Wednesday, May 31, 2006

Le Bernardin

I had my first experience with New York City haute cuisine this past weekend when John, another friend of this blog, joined me for lunch at Le Bernardin (his favorite restaurant -- and he is not alone). Bernardin specializes in seafood -- it's almost considered a crime to order anything else -- and we largely stuck to the theme. For my first course, I ordered a dish of raw wild salmon marinated in olive oil, lemon, and grapefruit juice, which I found exquisite and briskly refreshing. If anything, the tangy marinade slightly overwhelmed the taste of the salmon and could have been toned down slightly, but this was a very small concern -- the dish was terrific. John had layers of thinly pounded raw yellowfin tuna arrayed over thinly spread foie gras, and the rich taste of the tuna coupled with the even richer foie gras was a fabulous combination. These are not tastes that one is used to experiencing together, but they worked marvelously.
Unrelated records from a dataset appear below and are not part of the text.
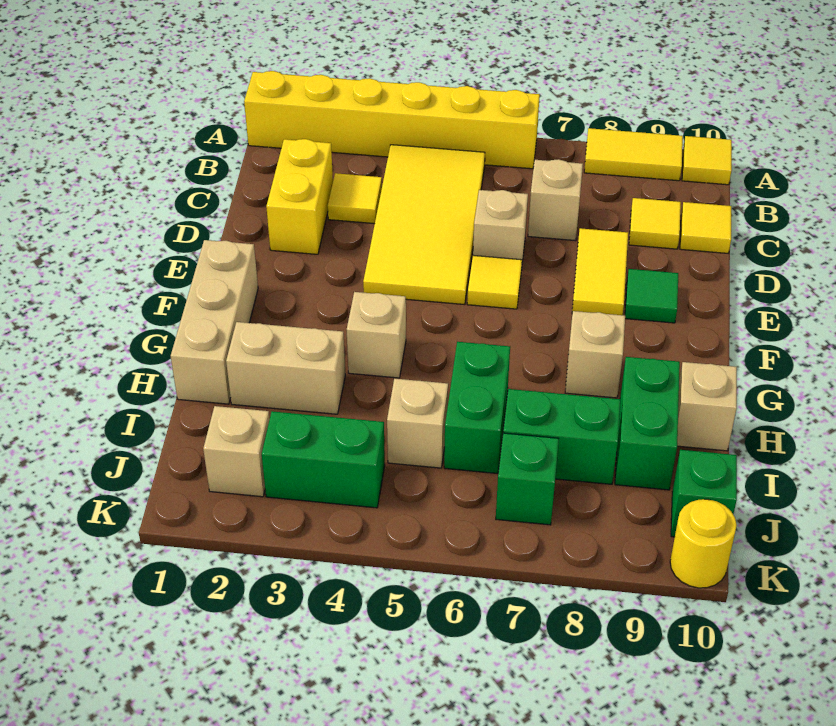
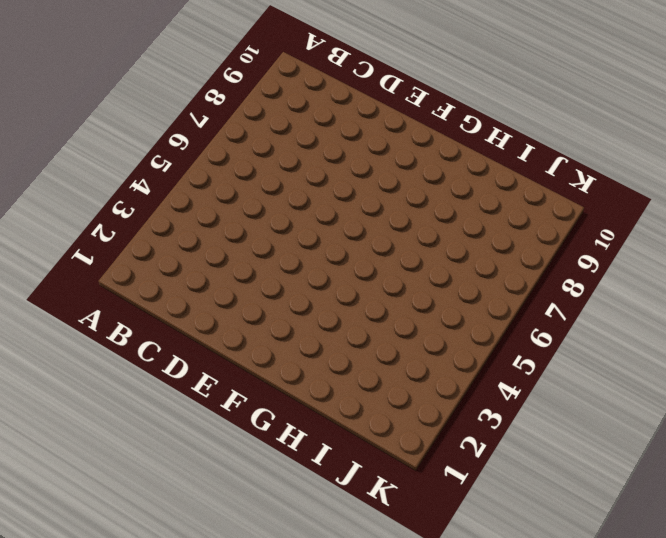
none -> yellow 1x6 brick [244,71,540,169]
none -> yellow 1x2 tile [584,128,683,181]
none -> yellow 1x1 tile [682,136,732,185]

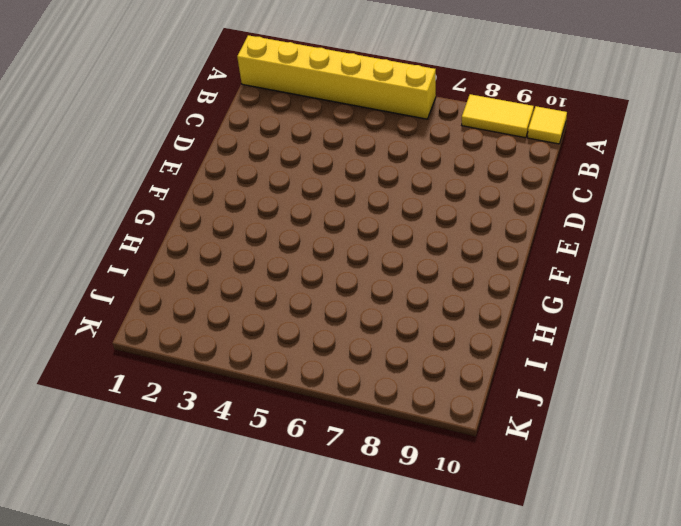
none -> yellow 2x4 tile [363,145,485,305]
none -> yellow 1x2 brick [266,139,333,254]
none -> yellow 1x1 tile [328,173,382,224]

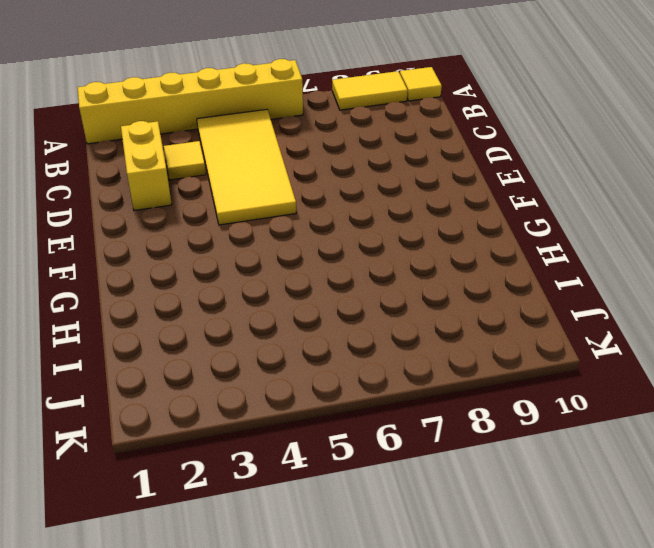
none -> tan 1x1 brick [528,159,583,241]
none -> yellow 1x1 tile [629,198,681,249]
none -> yellow 1x1 tile [680,202,731,253]

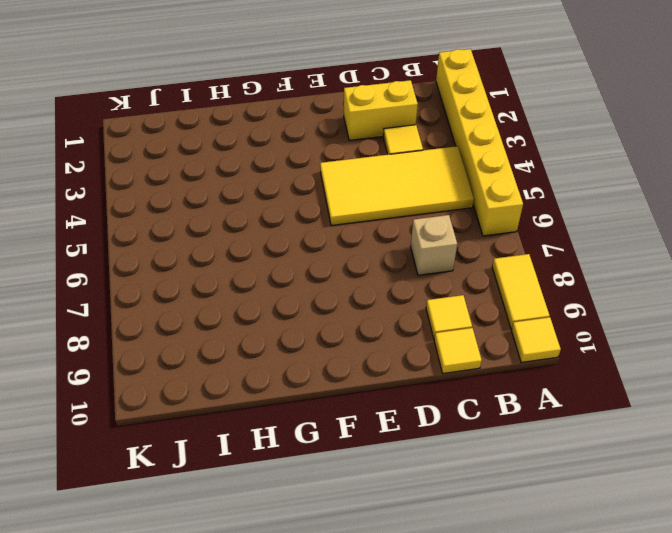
none -> tan 1x1 brick [473,190,528,269]
none -> yellow 1x2 tile [572,228,628,315]
none -> yellow 1x1 tile [467,255,522,309]

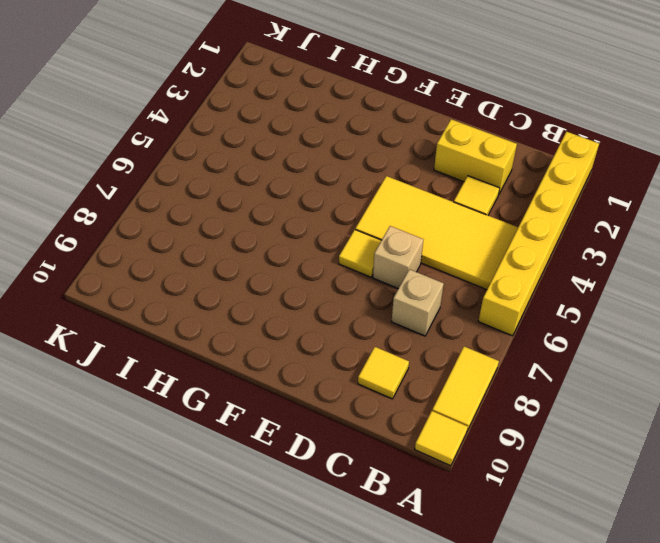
none -> yellow 1x1 tile [680,202,731,253]
none -> yellow 1x2 tile [572,228,628,315]
none -> green 1x1 tile [625,269,678,323]

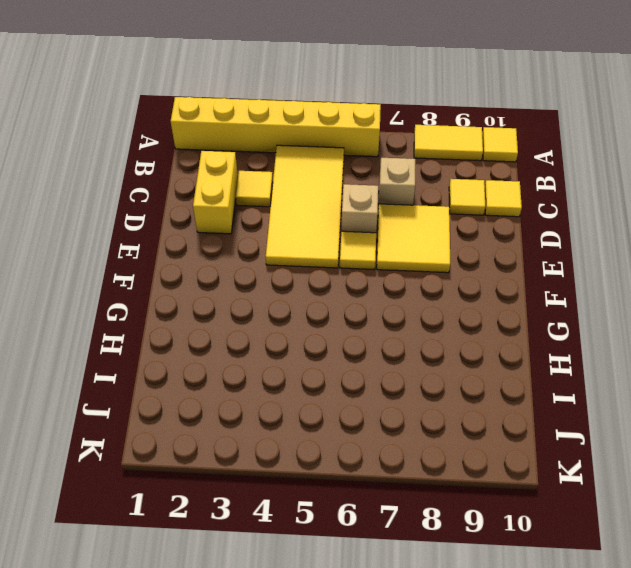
yellow 2x2 tile [377,204,450,273] -> yellow 1x2 tile [572,228,628,315]
none -> green 1x1 tile [625,269,678,323]
none -> tan 1x3 brick [171,240,258,404]
none -> tan 1x1 brick [347,292,406,378]

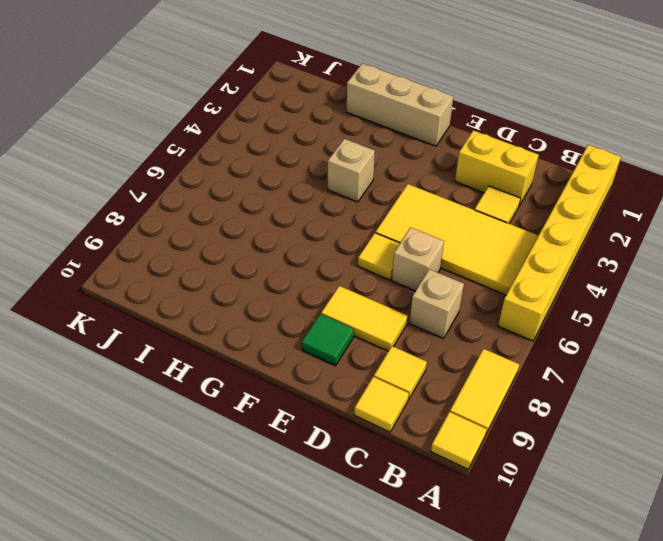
none -> tan 1x1 brick [565,311,625,398]
none -> tan 1x2 brick [226,322,345,414]
none -> green 1x2 brick [444,342,510,474]

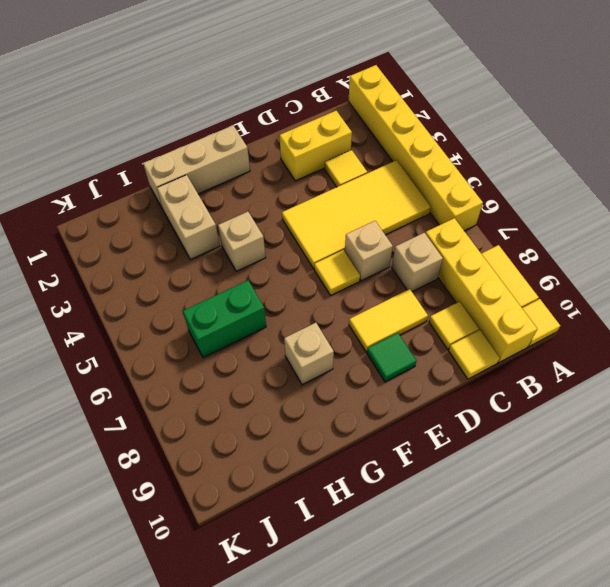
yellow 1x4 brick [425,218,537,363] -> none
none -> green 1x2 brick [615,357,680,490]
none -> tan 1x1 brick [677,362,737,451]
none -> tan 1x1 brick [387,379,448,468]

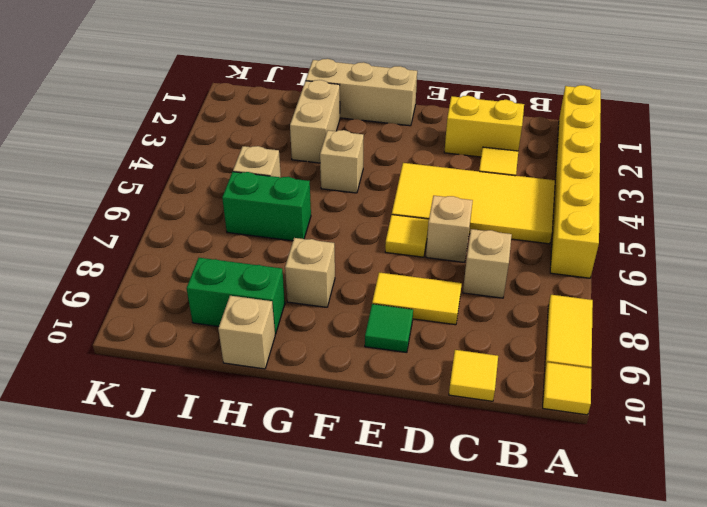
none -> yellow 1x1 tile [629,198,681,249]
none -> green 1x2 brick [503,389,620,484]
none -> tan 1x1 brick [203,406,270,497]

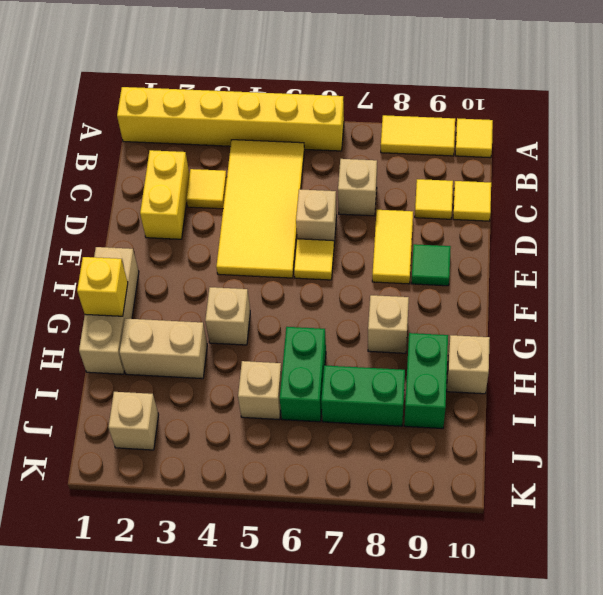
yellow 1x1 brick [77,257,128,316] -> none
none -> green 1x2 brick [262,411,385,508]
none -> green 1x1 brick [496,433,559,525]
none -> green 1x1 brick [671,450,737,537]

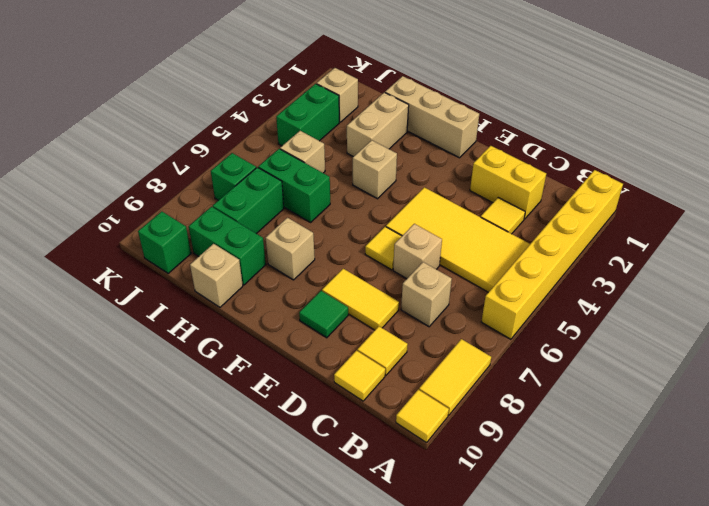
none -> yellow 1x1 round brick [670,499,737,588]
My main course was broiled scallops in a Bouillabaisse with clams, mussels, and vegetables. The scallops were done perfectly -- tender and delicious, and not overly "fishy" as lesser-quality scallops can tend to be -- and were complemented wonderfully by the excellent (though unspectacular) Bouillabaisse. John opted to order two additional first courses in lieu of a main course, and chose a sea urchin (uni) custard, served warm, and a foie gras terrine. (As readers of this blog are undoubtedly aware, foie gras will soon be illegal in the city of Chicago, and so native Chicagoans such as John are doing their best to consume as much as possible before then.) These two dishes were almost heart-stoppingly rich, and utterly fantastic. Probably like many other sushi eaters I'm used to uni being served cold, so the warm custard was an interesting and effective variation. The foie gras, not surprisingly, was decadent enough to die for, and -- if one were to consume enough -- that would probably be the outcome.
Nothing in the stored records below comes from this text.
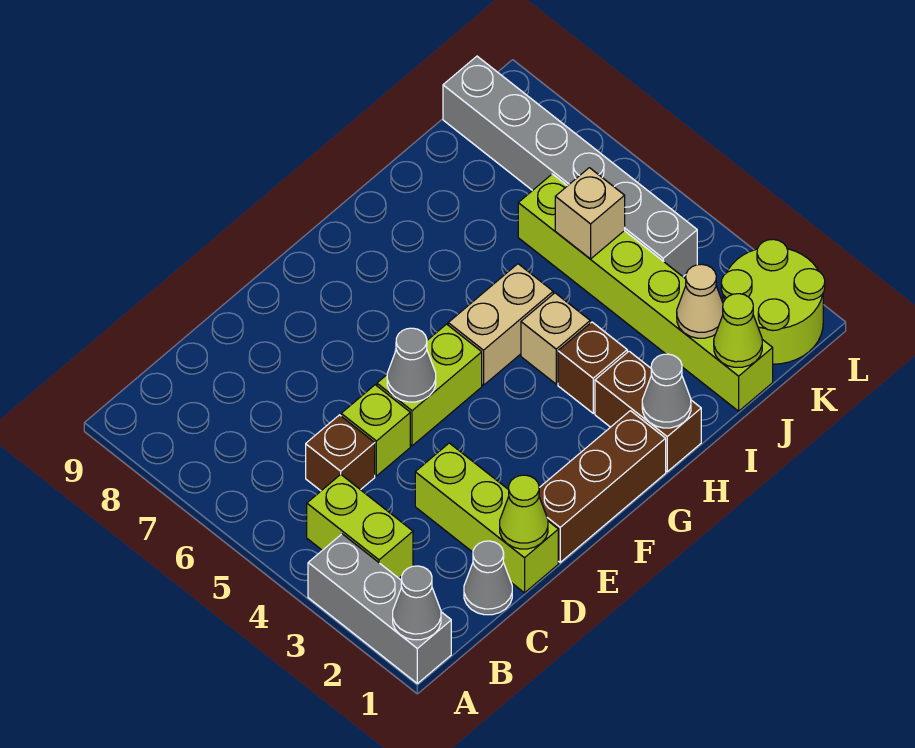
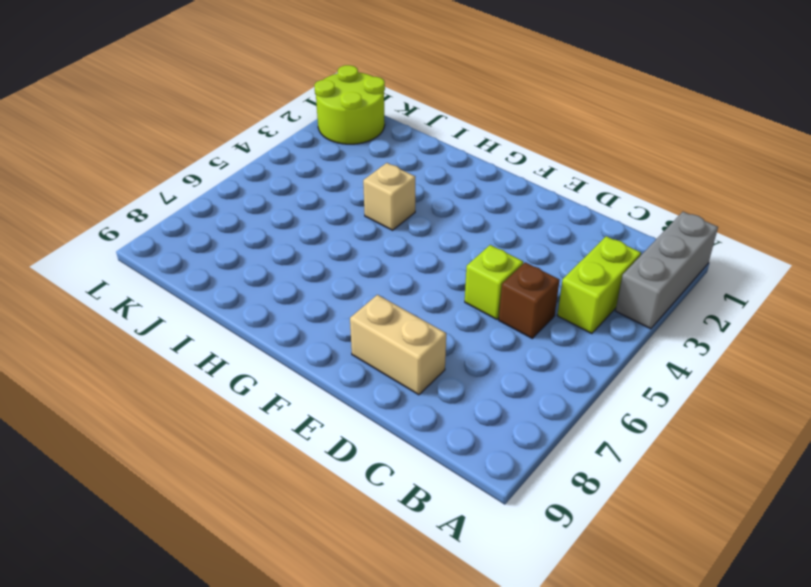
tan 1x2 brick [350,295,446,395] -> tan 1x2 brick moved to [448,264,553,385]
none -> grey 1x1 cone [464,541,512,615]
none -> lime 1x3 brick [415,443,558,593]
none -> brown 1x3 brick [539,411,666,562]

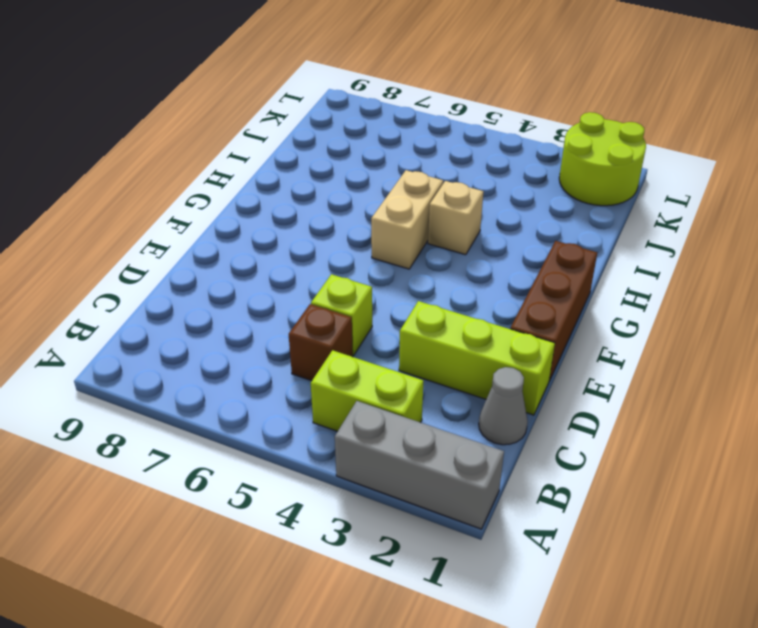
none -> lime 1x2 brick [377,324,482,446]
none -> brown 1x2 brick [595,351,701,472]
none -> brown 1x1 brick [558,322,627,413]

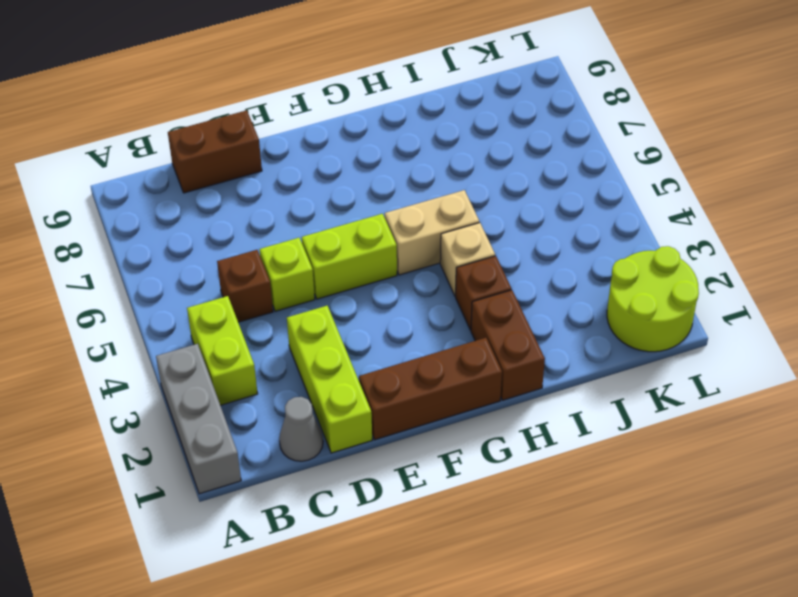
brown 1x2 brick [168,110,262,193] -> none
none -> lime 1x6 brick [518,174,773,411]
none -> grey 1x6 brick [443,56,697,277]
none -> grey 1x1 cone [393,566,441,640]

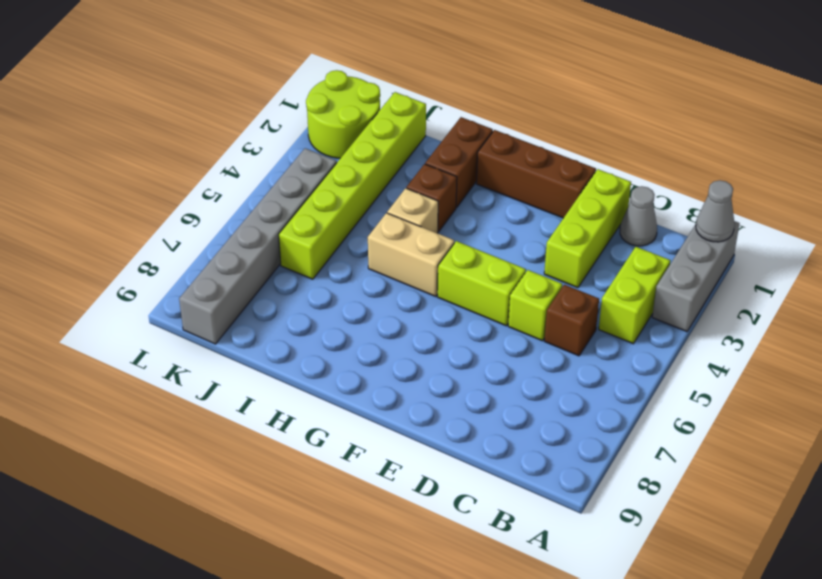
none -> lime 1x1 cone [500,475,548,549]
none -> grey 1x1 cone [387,328,436,402]
none -> grey 1x1 cone [642,354,691,428]

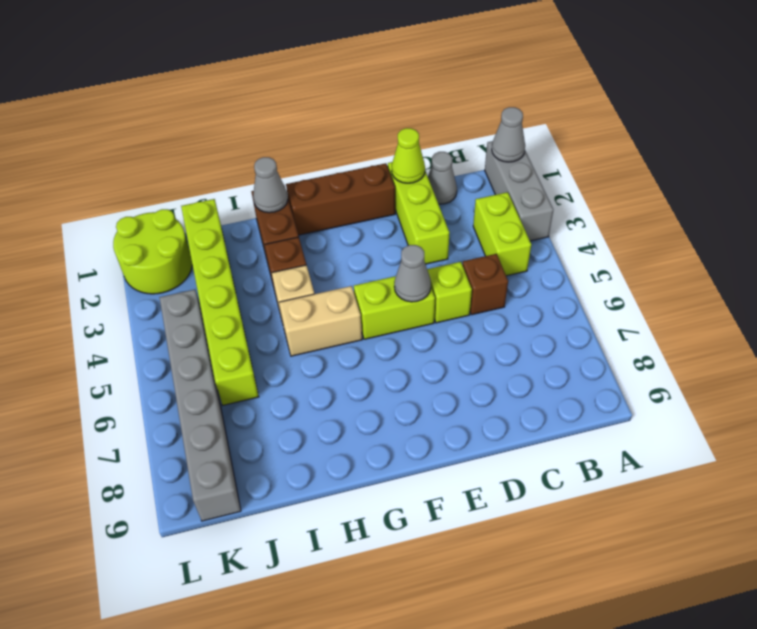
none -> lime 1x1 cone [714,294,762,367]
none -> tan 1x1 cone [677,264,723,338]
none -> tan 1x1 brick [555,168,625,259]

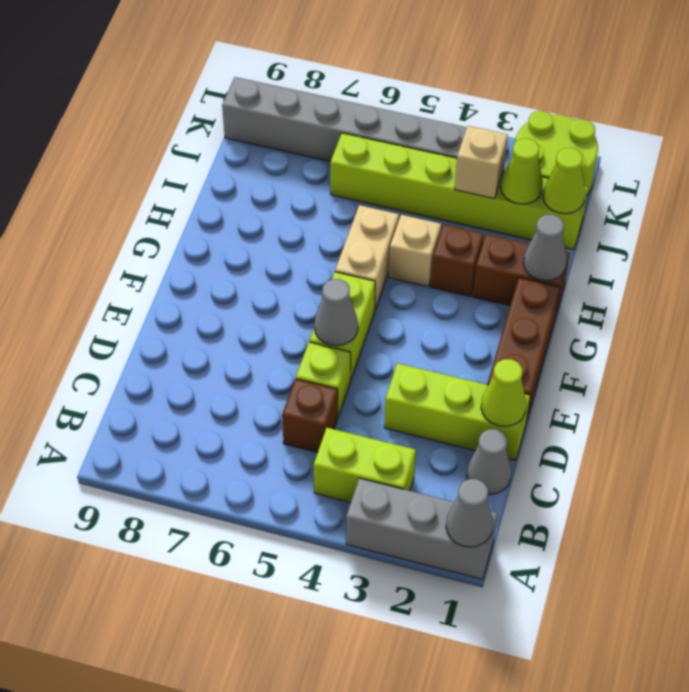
lime 1x1 cone [501,139,543,204] -> tan 1x1 cone [677,264,723,338]
tan 1x1 brick [455,126,508,198] -> tan 1x1 brick moved to [555,168,625,259]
For dessert I ordered a chocolate-cashew tart accompanied by various sauces and reductions (caramel, banana, red wine) that was perhaps even more amazing than anything I had eaten to that point. The tart was extremely delicate and yet, needless to say, very rich, and not overly sweet. In fact, it so overwhelmed my taste buds (and my memory) that I have essentially no recollection of what John ordered, despite the fact that I tasted it. We also each ordered a glass of Chardonnay that was quite good but the name of which, unfortunately, I also cannot remember.

The food at Le Bernardin was, on the whole, magnificent, but the service also bears serious mention. Le Bernardin's service is the best that I have ever experienced, though not in the typical manner that one might expect. It wasn't "spectacular" or "flashy" in any sense; there wasn't any coordinated motion or trickery or flamboyant presentation. It was just perfectly timed and refreshingly informal; the waiters seemed relaxed and appeared to be enjoying themselves, the restaurant was accommodating of unorthodox requests (such as John's three first courses), and no one there seemed hung up on what a wonderful restaurant it was. I even appreciated the fact that the waiters (all of whom were genuinely French) wrote our orders down in small notebooks. There was no need to impress us with their incredible memories; they just wanted to get the orders right and deliver them promptly. And needless to say, whenever my water glass neared the point of being empty someone would magically appear and fill it, and whenever I had picked up the last remaining morsel of bread someone would arrive and offer me another piece. In typical French fashion, Le Bernardin also did not bring us the check until we asked for it, a nice change from typically time-crunched American dining. Le Bernardin's reputation as one of the best restaurants in New York is, in my opinion, well-deserved, and at the extremely reasonable price of $51 for a three-course lunch it was very much worth the trip.